What the exercise asks:
Retype all of the data word for word, without pictures.
---------------
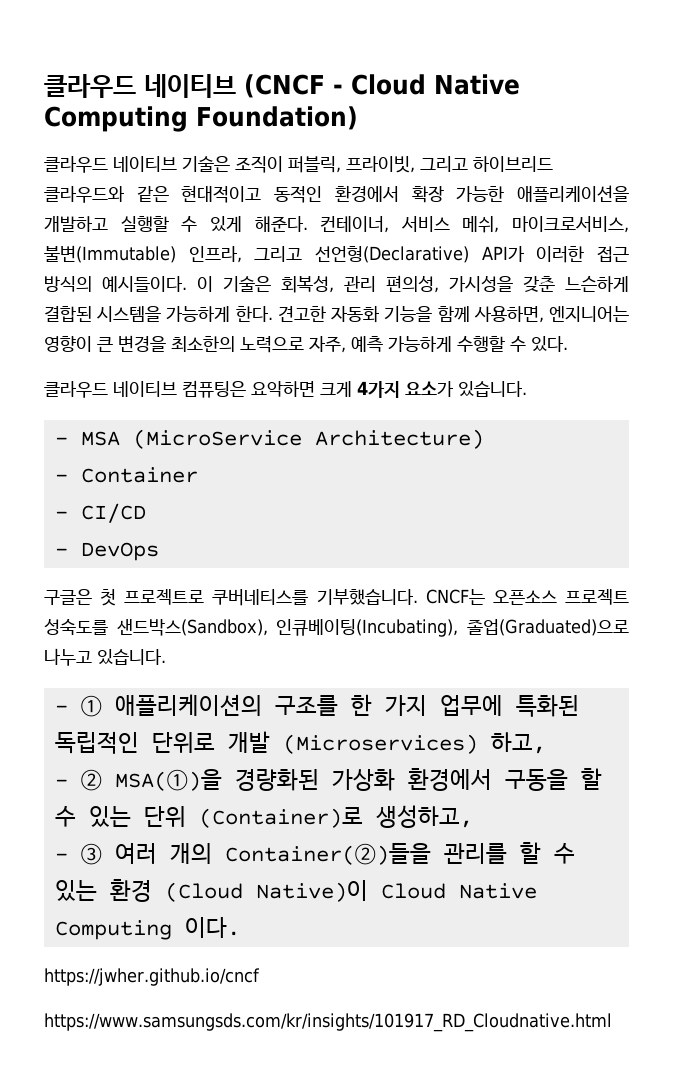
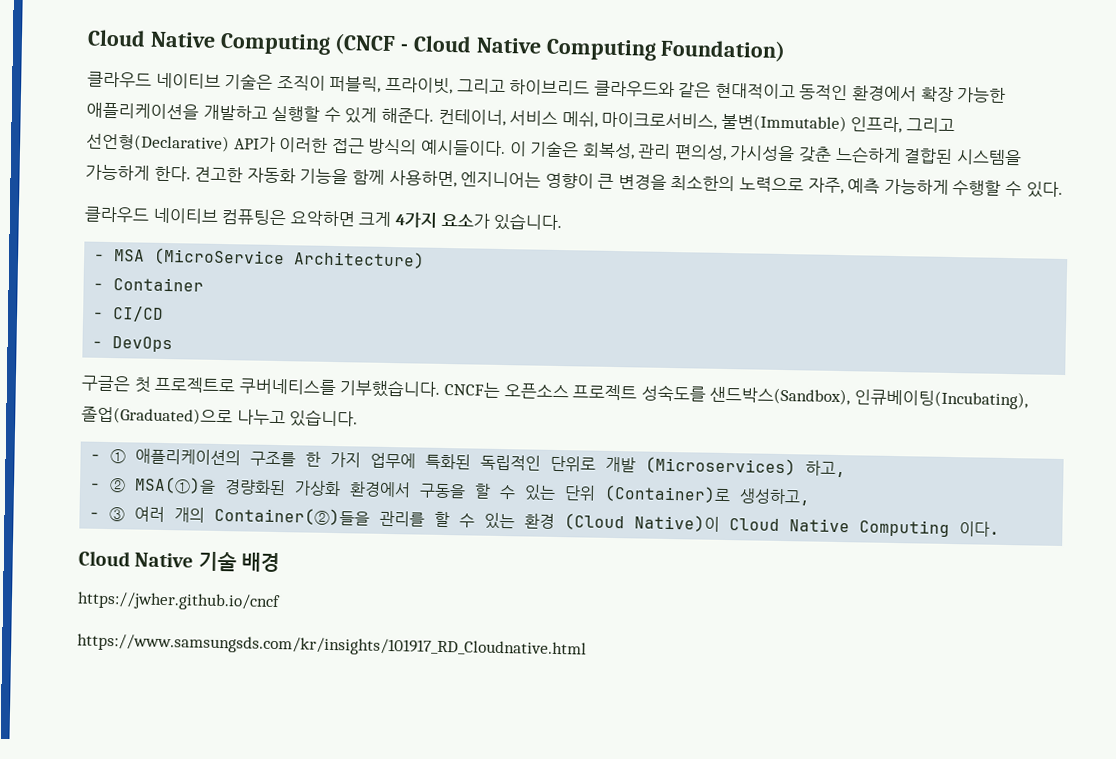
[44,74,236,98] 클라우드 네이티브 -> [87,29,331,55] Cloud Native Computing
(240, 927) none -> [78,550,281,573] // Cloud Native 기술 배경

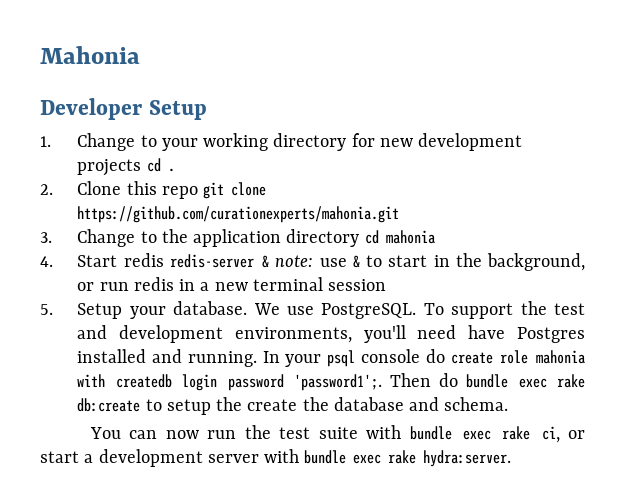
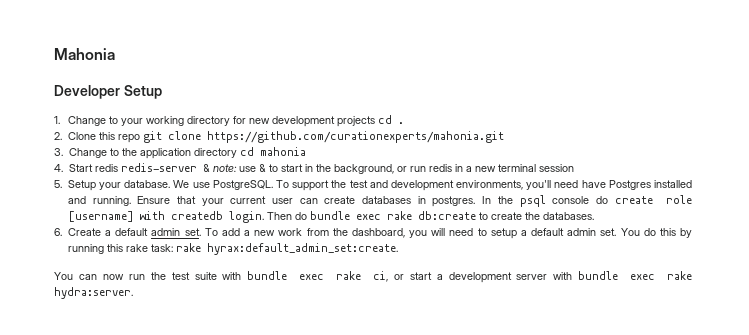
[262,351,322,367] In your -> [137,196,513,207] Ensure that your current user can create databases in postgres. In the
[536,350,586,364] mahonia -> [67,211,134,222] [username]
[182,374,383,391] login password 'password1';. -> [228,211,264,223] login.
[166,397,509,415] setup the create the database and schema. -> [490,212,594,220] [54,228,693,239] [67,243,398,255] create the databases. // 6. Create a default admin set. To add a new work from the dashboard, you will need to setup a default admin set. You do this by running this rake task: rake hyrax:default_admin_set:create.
---------------
Response to this exercise:
[44,74,236,98] 클라우드 네이티브 -> [87,29,331,55] Cloud Native Computing
(240, 927) none -> [78,550,281,573] // Cloud Native 기술 배경

[262,351,322,367] In your -> [137,196,513,207] Ensure that your current user can create databases in postgres. In the
[536,350,586,364] mahonia -> [67,211,134,222] [username]
[182,374,383,391] login password 'password1';. -> [228,211,264,223] login.
[166,397,509,415] setup the create the database and schema. -> [490,212,594,220] [54,228,693,239] [67,243,398,255] create the databases. // 6. Create a default admin set. To add a new work from the dashboard, you will need to setup a default admin set. You do this by running this rake task: rake hyrax:default_admin_set:create.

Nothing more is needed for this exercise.